Extracted entries >>

· · · · ·

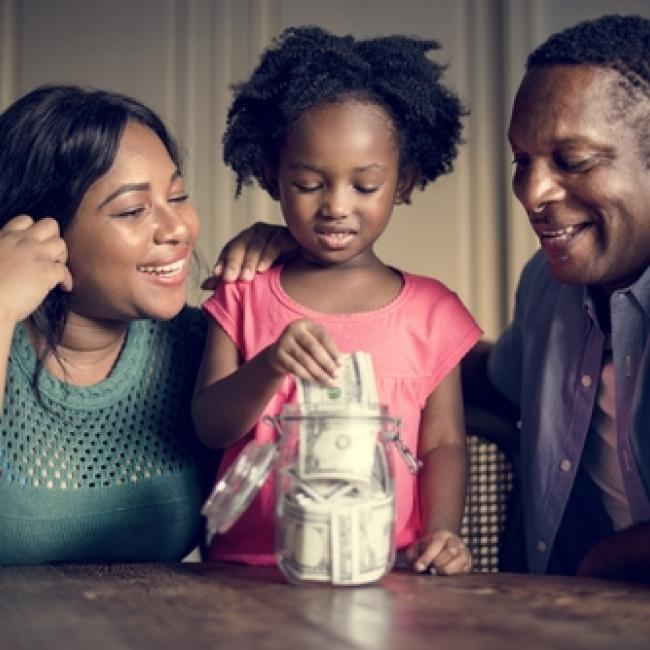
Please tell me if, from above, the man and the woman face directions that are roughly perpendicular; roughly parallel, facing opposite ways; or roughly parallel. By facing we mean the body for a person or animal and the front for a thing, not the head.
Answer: roughly perpendicular

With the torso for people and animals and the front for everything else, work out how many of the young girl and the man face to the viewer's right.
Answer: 0

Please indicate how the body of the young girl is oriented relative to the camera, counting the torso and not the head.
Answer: toward the camera

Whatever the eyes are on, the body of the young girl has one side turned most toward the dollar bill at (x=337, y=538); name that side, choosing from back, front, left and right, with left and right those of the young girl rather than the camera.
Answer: front

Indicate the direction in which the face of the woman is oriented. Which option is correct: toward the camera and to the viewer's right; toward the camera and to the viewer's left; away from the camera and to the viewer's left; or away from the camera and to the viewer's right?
toward the camera and to the viewer's right

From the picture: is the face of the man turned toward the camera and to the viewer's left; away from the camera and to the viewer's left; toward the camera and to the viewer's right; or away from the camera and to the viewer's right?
toward the camera and to the viewer's left

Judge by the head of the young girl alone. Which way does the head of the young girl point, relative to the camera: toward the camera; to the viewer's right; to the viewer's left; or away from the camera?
toward the camera

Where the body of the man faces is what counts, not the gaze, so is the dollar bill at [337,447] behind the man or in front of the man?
in front

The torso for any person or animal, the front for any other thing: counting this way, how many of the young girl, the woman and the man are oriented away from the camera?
0

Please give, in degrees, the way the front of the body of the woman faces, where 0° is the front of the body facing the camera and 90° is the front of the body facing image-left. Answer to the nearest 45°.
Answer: approximately 315°
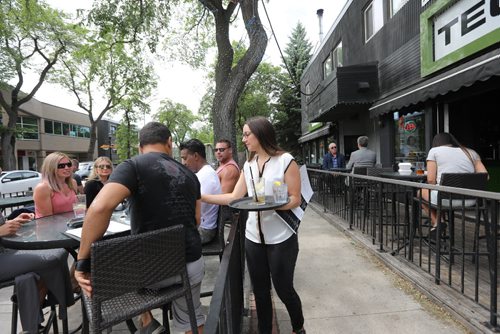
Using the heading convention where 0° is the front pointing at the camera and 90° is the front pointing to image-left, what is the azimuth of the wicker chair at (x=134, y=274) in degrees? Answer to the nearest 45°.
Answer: approximately 135°

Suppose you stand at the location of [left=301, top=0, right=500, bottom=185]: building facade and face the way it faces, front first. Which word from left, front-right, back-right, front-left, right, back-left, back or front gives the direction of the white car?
front-right

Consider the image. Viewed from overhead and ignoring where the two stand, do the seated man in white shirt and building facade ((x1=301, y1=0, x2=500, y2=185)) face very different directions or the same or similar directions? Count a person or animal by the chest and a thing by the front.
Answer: same or similar directions

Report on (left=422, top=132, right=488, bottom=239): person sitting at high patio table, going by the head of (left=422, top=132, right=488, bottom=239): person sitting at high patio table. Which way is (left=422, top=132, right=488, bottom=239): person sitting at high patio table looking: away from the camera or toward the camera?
away from the camera

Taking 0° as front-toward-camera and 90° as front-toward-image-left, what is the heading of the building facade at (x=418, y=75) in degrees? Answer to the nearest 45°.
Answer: approximately 45°

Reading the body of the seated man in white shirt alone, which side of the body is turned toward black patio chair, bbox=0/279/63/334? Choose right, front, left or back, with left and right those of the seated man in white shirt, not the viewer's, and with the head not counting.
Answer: left

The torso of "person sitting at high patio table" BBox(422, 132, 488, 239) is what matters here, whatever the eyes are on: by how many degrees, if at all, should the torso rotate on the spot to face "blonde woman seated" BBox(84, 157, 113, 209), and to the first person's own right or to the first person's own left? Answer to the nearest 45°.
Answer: approximately 90° to the first person's own left
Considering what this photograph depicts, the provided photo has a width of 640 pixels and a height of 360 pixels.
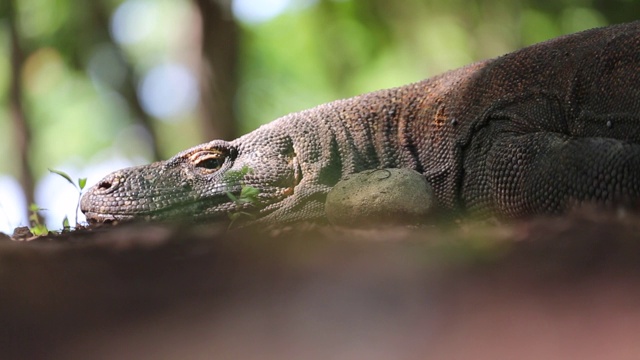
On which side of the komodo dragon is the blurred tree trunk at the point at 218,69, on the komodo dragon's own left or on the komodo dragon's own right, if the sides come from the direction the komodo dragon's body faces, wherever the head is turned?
on the komodo dragon's own right

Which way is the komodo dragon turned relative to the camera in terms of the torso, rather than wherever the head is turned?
to the viewer's left

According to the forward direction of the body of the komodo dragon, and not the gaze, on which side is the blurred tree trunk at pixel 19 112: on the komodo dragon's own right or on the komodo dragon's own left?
on the komodo dragon's own right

· · · · ·

What to work on >> Reproduce all of the data above word for word, omitting the pictures.

Solution for this task >>
Please tell me if, from above, the man and the woman face directions that are roughly perpendicular; roughly parallel, facing opposite ways; or roughly parallel. By facing we mean the body for a person or animal and the front for a thing, not the head.
Answer: roughly perpendicular

With the torso for people and animals and the front for everything else, work out how many of the young girl and the man face to the viewer's right.
Answer: 0

Please indicate how the body of the young girl is oriented relative to the camera, counting the torso and not the head.
Answer: toward the camera

Whatever the eyes are on, the body of the young girl has one side turned most toward the dollar bill at (x=337, y=538); name that side, choosing from back, front, left and right, with left and right those of the young girl rather than the camera.
Answer: front

Indicate the direction in which the face of the woman is oriented. Which option is correct: toward the camera and to the viewer's right; toward the camera and to the viewer's left; away from the camera and to the viewer's left; or away from the camera and to the viewer's right?
toward the camera and to the viewer's right

From the picture: is the face of the man turned toward the camera and to the viewer's left; away from the camera and to the viewer's left; toward the camera and to the viewer's right; or away from the camera and to the viewer's right?
toward the camera and to the viewer's left

Judge by the head of the young girl alone. Which way does the head of the young girl point, relative to the camera: toward the camera; to the viewer's right; to the viewer's left; or away from the camera?
toward the camera

Where the body of the man faces is what counts, not the gaze, so is the dollar bill at [337,447] behind the man or in front of the man?
in front

The torso for any person or animal, the front for any other thing: counting this way, how many of the young girl, the woman and the man are oriented away from the camera?
0

Please give, in degrees, the way the front of the body of the woman faces, where 0° is the front of the body facing the camera and 90° is the front of the body facing image-left. Answer to the nearest 45°.
Answer: approximately 315°
Using the heading convention where 0° is the front pointing at the camera and 90° is the front pointing to image-left, what is the azimuth of the wicker chair at (x=134, y=274) in degrees? Answer to the nearest 45°.
Answer: approximately 135°

Suppose you stand at the location of [left=301, top=0, right=500, bottom=185]: building facade and face the way it faces, front first. Which word from left, front-right, back-right, front-left, right, back-left, back or front gives the direction of the white car?
front-right

Consider the image. Viewed from overhead and ignoring where the two stand, do the seated man in white shirt and building facade ((x1=301, y1=0, x2=500, y2=185)) face very different directions or the same or similar directions? Count a person or animal by the chest and a thing by the front.
Answer: same or similar directions

Report on (left=422, top=132, right=488, bottom=239): person sitting at high patio table, going by the head of (left=422, top=132, right=488, bottom=239): person sitting at high patio table. Which way is (left=422, top=132, right=488, bottom=239): person sitting at high patio table looking: away from the camera or toward the camera?
away from the camera

Taking 0° as front-toward-camera and 90° as front-toward-image-left, what is the heading of the building facade at (x=418, y=75) in degrees? Answer to the nearest 45°.
Answer: approximately 45°

Reading the body of the seated man in white shirt alone, which side of the body is turned toward black patio chair, bbox=0/279/63/334? Choose right, front, left or back, with left and right those of the seated man in white shirt, not the viewer's, and with the head not counting.
Answer: left

The torso of "person sitting at high patio table" BBox(422, 132, 488, 239) is what matters here, whatever the eyes are on: by how many degrees, if at all, should the torso rotate on the spot to face "blonde woman seated" BBox(84, 157, 113, 209), and to the first person's own right or to the first person's own left? Answer to the nearest 45°.
Answer: approximately 90° to the first person's own left
Considering what this photograph depicts, the provided photo has a width of 640 pixels and a height of 360 pixels.
On which side of the komodo dragon is the blurred tree trunk at the point at 218,69, on the komodo dragon's own left or on the komodo dragon's own right, if the sides come from the direction the komodo dragon's body faces, wherever the head is turned?
on the komodo dragon's own right

Which way is the komodo dragon turned relative to the camera in terms of the torso, rather than wherever the head is turned?
to the viewer's left

According to the forward direction of the body of the komodo dragon, and not the gaze, on which side is the blurred tree trunk at pixel 19 112: on the komodo dragon's own right or on the komodo dragon's own left?
on the komodo dragon's own right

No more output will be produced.